[Stored records]
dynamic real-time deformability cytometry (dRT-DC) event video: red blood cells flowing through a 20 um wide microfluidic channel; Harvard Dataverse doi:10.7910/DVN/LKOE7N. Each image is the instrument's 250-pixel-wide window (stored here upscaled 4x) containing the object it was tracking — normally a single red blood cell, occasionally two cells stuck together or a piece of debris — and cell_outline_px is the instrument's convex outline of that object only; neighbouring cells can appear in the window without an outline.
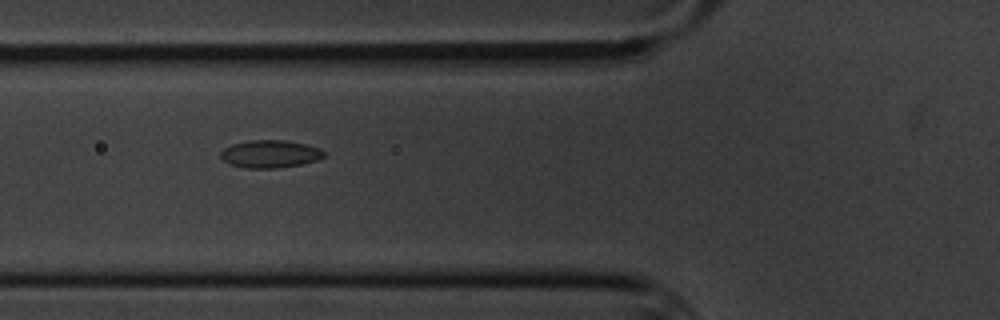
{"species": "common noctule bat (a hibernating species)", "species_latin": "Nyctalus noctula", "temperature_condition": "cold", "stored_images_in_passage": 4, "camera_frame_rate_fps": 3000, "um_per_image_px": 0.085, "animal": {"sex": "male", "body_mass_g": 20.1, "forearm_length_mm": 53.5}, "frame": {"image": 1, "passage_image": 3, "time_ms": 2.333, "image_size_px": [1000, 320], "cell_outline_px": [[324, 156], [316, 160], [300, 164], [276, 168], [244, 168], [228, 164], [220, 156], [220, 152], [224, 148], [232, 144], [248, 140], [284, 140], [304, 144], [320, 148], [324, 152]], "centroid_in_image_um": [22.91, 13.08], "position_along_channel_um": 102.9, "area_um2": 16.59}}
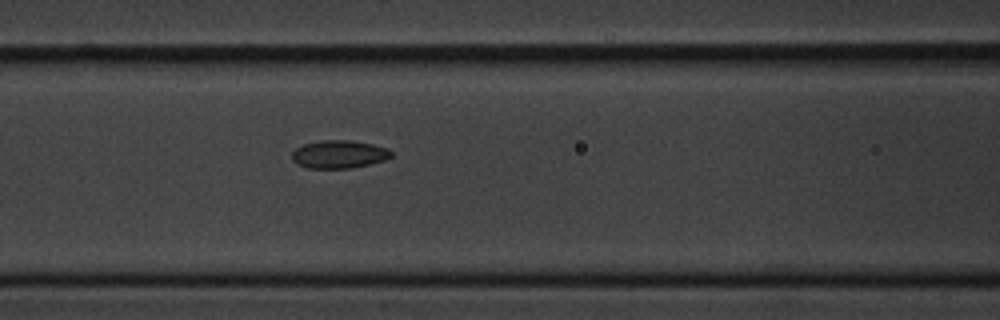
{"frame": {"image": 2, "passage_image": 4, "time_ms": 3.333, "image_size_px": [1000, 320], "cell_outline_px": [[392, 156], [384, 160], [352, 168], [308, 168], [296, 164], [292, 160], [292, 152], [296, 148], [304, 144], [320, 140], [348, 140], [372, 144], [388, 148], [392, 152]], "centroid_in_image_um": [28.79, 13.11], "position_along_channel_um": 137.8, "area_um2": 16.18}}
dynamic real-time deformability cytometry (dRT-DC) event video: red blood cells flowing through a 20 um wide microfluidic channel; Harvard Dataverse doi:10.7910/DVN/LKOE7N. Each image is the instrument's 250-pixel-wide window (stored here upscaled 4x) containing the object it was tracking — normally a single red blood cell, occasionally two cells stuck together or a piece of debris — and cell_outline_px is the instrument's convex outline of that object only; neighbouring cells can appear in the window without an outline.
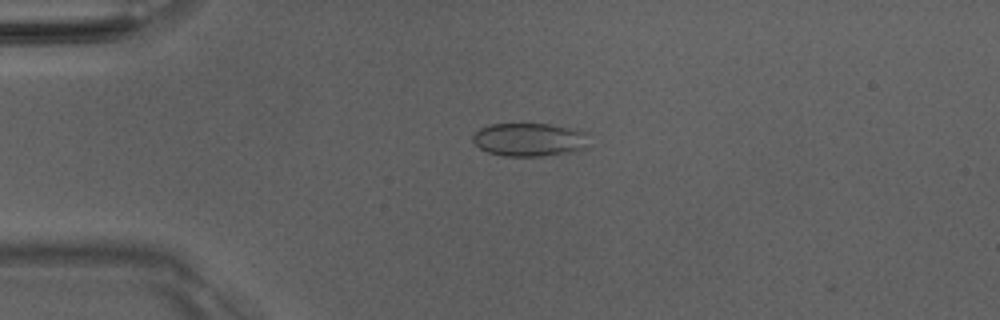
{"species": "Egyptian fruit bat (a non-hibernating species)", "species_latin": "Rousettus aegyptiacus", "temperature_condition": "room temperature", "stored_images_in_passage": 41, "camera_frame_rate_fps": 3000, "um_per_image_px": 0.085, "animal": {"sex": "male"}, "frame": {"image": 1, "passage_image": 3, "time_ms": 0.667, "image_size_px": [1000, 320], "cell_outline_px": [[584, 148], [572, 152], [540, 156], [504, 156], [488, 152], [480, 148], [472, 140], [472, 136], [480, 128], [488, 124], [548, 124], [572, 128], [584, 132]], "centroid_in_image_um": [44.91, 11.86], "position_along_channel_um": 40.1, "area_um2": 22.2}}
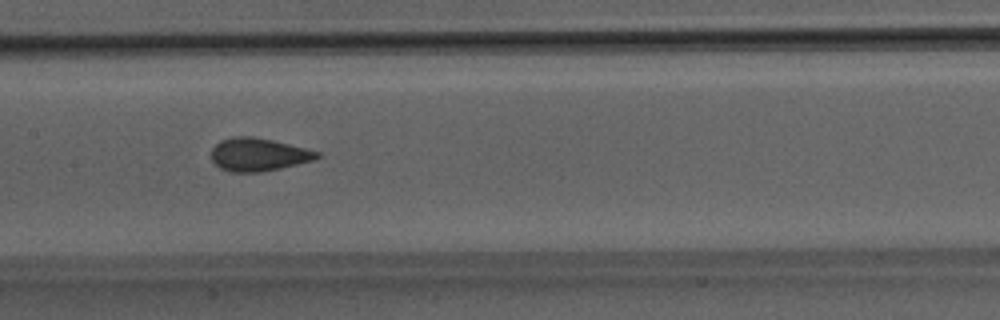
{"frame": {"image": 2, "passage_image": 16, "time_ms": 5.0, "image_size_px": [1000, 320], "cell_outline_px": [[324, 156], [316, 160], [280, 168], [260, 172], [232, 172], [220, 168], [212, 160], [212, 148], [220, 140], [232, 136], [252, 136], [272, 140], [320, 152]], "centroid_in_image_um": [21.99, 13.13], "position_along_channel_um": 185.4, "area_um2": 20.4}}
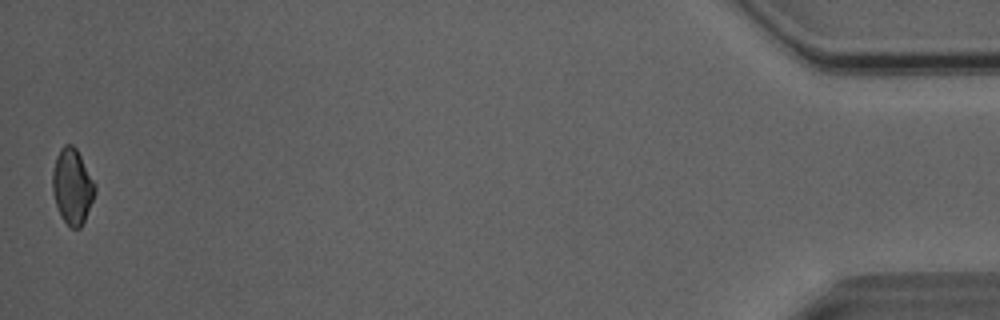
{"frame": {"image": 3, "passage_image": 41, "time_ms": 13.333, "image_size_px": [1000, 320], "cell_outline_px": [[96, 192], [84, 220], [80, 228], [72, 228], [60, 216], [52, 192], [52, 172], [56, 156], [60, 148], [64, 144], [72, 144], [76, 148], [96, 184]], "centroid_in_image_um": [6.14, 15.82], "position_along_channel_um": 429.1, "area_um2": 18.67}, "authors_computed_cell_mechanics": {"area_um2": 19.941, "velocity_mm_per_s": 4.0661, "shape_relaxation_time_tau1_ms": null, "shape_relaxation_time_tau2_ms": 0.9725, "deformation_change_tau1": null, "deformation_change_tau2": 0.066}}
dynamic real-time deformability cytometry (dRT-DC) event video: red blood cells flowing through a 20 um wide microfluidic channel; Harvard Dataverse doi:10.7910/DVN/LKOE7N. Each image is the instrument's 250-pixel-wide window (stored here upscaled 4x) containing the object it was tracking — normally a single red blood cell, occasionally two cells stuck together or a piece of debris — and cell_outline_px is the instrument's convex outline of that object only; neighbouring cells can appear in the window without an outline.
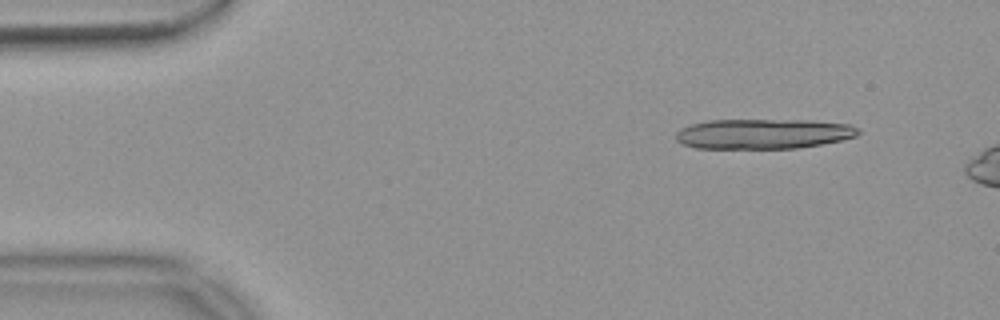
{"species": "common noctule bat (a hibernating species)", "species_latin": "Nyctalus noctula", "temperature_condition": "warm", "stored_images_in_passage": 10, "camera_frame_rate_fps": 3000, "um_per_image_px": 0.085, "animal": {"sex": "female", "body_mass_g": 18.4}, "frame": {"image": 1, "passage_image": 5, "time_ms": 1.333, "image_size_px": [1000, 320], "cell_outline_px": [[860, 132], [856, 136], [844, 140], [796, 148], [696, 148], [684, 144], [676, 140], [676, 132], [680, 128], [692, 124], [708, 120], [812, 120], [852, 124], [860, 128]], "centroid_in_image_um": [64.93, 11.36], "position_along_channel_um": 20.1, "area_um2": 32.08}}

### WHAT TO PRODUCE
Return all of the entries exactly as written, but drop any pictures they hold.

### TASK SOLUTION
dynamic real-time deformability cytometry (dRT-DC) event video: red blood cells flowing through a 20 um wide microfluidic channel; Harvard Dataverse doi:10.7910/DVN/LKOE7N. Each image is the instrument's 250-pixel-wide window (stored here upscaled 4x) containing the object it was tracking — normally a single red blood cell, occasionally two cells stuck together or a piece of debris — and cell_outline_px is the instrument's convex outline of that object only; neighbouring cells can appear in the window without an outline.
{"species": "common noctule bat (a hibernating species)", "species_latin": "Nyctalus noctula", "temperature_condition": "cold", "stored_images_in_passage": 4, "camera_frame_rate_fps": 3000, "um_per_image_px": 0.085, "animal": {"sex": "male", "body_mass_g": 20.1, "forearm_length_mm": 53.5}, "frame": {"image": 1, "passage_image": 3, "time_ms": 2.333, "image_size_px": [1000, 320], "cell_outline_px": [[324, 156], [316, 160], [300, 164], [276, 168], [244, 168], [228, 164], [220, 156], [220, 152], [224, 148], [232, 144], [248, 140], [284, 140], [304, 144], [320, 148], [324, 152]], "centroid_in_image_um": [22.91, 13.08], "position_along_channel_um": 102.9, "area_um2": 16.59}}
{"frame": {"image": 2, "passage_image": 4, "time_ms": 3.333, "image_size_px": [1000, 320], "cell_outline_px": [[392, 156], [384, 160], [352, 168], [308, 168], [296, 164], [292, 160], [292, 152], [296, 148], [304, 144], [320, 140], [348, 140], [372, 144], [388, 148], [392, 152]], "centroid_in_image_um": [28.79, 13.11], "position_along_channel_um": 137.8, "area_um2": 16.18}}
dynamic real-time deformability cytometry (dRT-DC) event video: red blood cells flowing through a 20 um wide microfluidic channel; Harvard Dataverse doi:10.7910/DVN/LKOE7N. Each image is the instrument's 250-pixel-wide window (stored here upscaled 4x) containing the object it was tracking — normally a single red blood cell, occasionally two cells stuck together or a piece of debris — and cell_outline_px is the instrument's convex outline of that object only; neighbouring cells can appear in the window without an outline.
{"species": "Egyptian fruit bat (a non-hibernating species)", "species_latin": "Rousettus aegyptiacus", "temperature_condition": "room temperature", "stored_images_in_passage": 41, "camera_frame_rate_fps": 3000, "um_per_image_px": 0.085, "animal": {"sex": "male"}, "frame": {"image": 1, "passage_image": 3, "time_ms": 0.667, "image_size_px": [1000, 320], "cell_outline_px": [[584, 148], [572, 152], [540, 156], [504, 156], [488, 152], [480, 148], [472, 140], [472, 136], [480, 128], [488, 124], [548, 124], [572, 128], [584, 132]], "centroid_in_image_um": [44.91, 11.86], "position_along_channel_um": 40.1, "area_um2": 22.2}}
{"frame": {"image": 2, "passage_image": 16, "time_ms": 5.0, "image_size_px": [1000, 320], "cell_outline_px": [[324, 156], [316, 160], [280, 168], [260, 172], [232, 172], [220, 168], [212, 160], [212, 148], [220, 140], [232, 136], [252, 136], [272, 140], [320, 152]], "centroid_in_image_um": [21.99, 13.13], "position_along_channel_um": 185.4, "area_um2": 20.4}}
{"frame": {"image": 3, "passage_image": 41, "time_ms": 13.333, "image_size_px": [1000, 320], "cell_outline_px": [[96, 192], [84, 220], [80, 228], [72, 228], [60, 216], [52, 192], [52, 172], [56, 156], [60, 148], [64, 144], [72, 144], [76, 148], [96, 184]], "centroid_in_image_um": [6.14, 15.82], "position_along_channel_um": 429.1, "area_um2": 18.67}, "authors_computed_cell_mechanics": {"area_um2": 19.941, "velocity_mm_per_s": 4.0661, "shape_relaxation_time_tau1_ms": null, "shape_relaxation_time_tau2_ms": 0.9725, "deformation_change_tau1": null, "deformation_change_tau2": 0.066}}
dynamic real-time deformability cytometry (dRT-DC) event video: red blood cells flowing through a 20 um wide microfluidic channel; Harvard Dataverse doi:10.7910/DVN/LKOE7N. Each image is the instrument's 250-pixel-wide window (stored here upscaled 4x) containing the object it was tracking — normally a single red blood cell, occasionally two cells stuck together or a piece of debris — and cell_outline_px is the instrument's convex outline of that object only; neighbouring cells can appear in the window without an outline.
{"species": "common noctule bat (a hibernating species)", "species_latin": "Nyctalus noctula", "temperature_condition": "warm", "stored_images_in_passage": 10, "camera_frame_rate_fps": 3000, "um_per_image_px": 0.085, "animal": {"sex": "female", "body_mass_g": 18.4}, "frame": {"image": 1, "passage_image": 5, "time_ms": 1.333, "image_size_px": [1000, 320], "cell_outline_px": [[860, 132], [856, 136], [844, 140], [796, 148], [696, 148], [684, 144], [676, 140], [676, 132], [680, 128], [692, 124], [708, 120], [812, 120], [852, 124], [860, 128]], "centroid_in_image_um": [64.93, 11.36], "position_along_channel_um": 20.1, "area_um2": 32.08}}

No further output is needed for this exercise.